- _DATA_
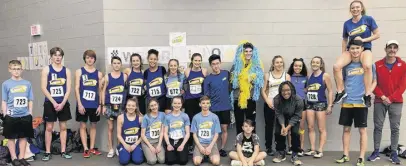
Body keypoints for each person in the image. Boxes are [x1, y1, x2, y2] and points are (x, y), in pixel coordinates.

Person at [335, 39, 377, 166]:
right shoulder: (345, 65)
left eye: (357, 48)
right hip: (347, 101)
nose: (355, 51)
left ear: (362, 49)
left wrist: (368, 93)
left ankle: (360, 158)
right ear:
...
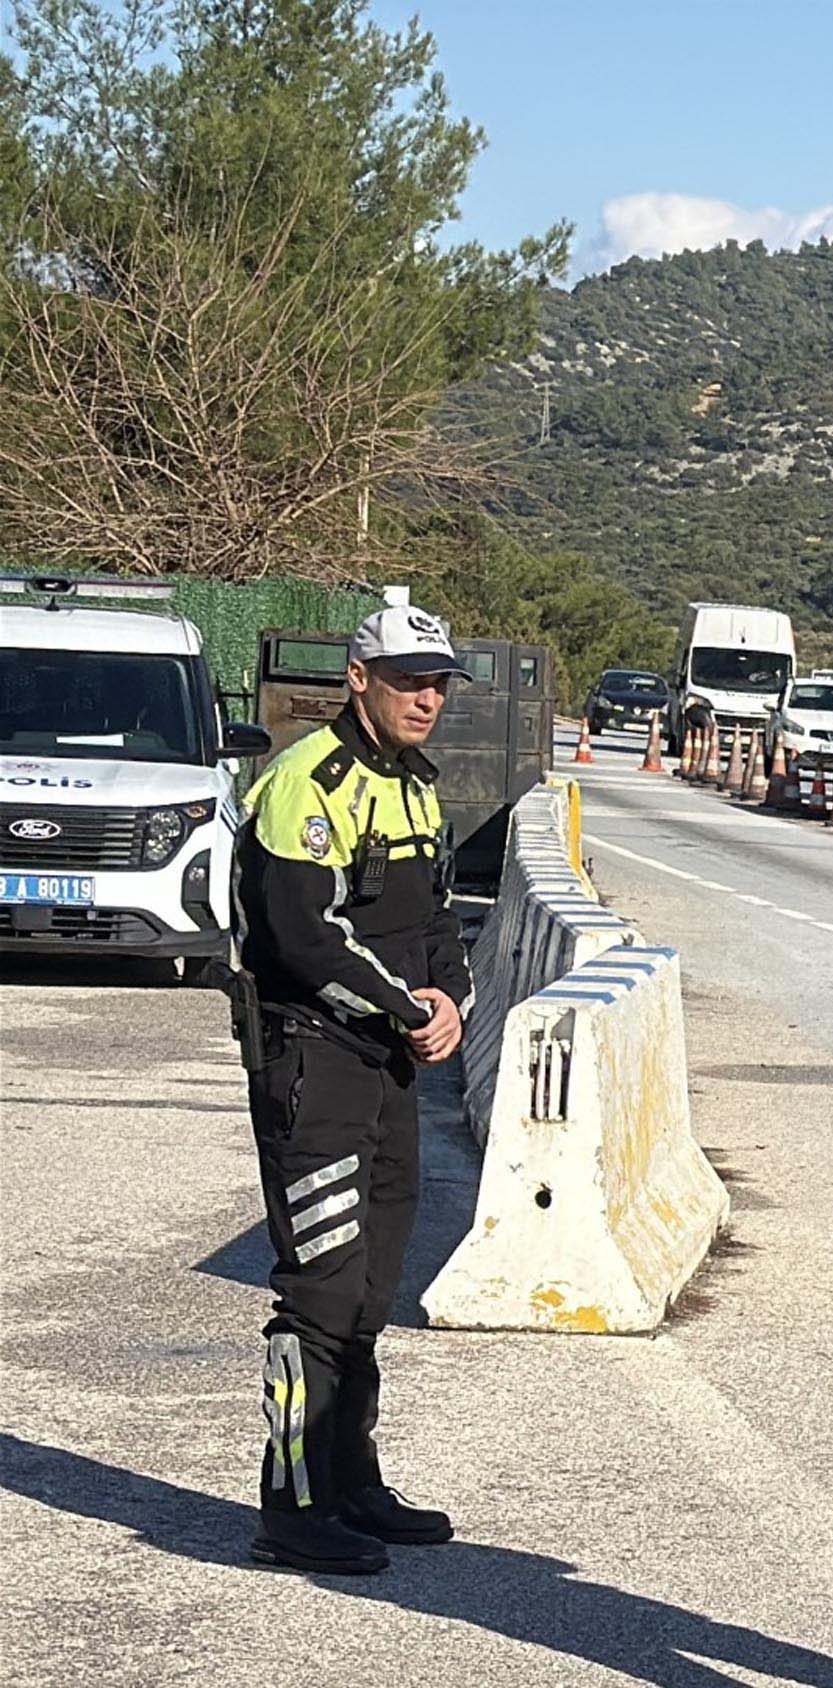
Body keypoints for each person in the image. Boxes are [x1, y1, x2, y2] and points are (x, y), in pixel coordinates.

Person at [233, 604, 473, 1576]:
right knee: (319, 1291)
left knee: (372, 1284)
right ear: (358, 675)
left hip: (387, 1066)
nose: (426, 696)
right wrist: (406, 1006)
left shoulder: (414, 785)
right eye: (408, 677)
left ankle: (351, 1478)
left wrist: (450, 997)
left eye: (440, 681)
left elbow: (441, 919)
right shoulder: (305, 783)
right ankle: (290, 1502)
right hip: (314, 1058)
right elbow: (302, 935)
...
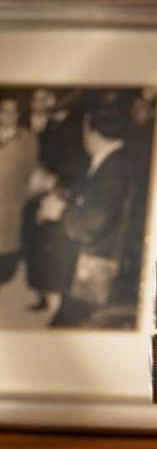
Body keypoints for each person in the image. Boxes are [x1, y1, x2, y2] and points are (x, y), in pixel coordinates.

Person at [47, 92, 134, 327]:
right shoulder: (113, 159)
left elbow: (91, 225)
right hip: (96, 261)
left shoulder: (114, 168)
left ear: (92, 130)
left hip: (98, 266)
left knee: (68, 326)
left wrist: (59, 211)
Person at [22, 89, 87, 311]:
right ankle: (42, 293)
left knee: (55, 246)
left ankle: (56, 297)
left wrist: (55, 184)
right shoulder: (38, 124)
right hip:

- _PROBLEM DESCRIPTION_
Looking at the entries, how many lines contain the string "knee"? The answer is that number alone.

- _TASK RESULT_
4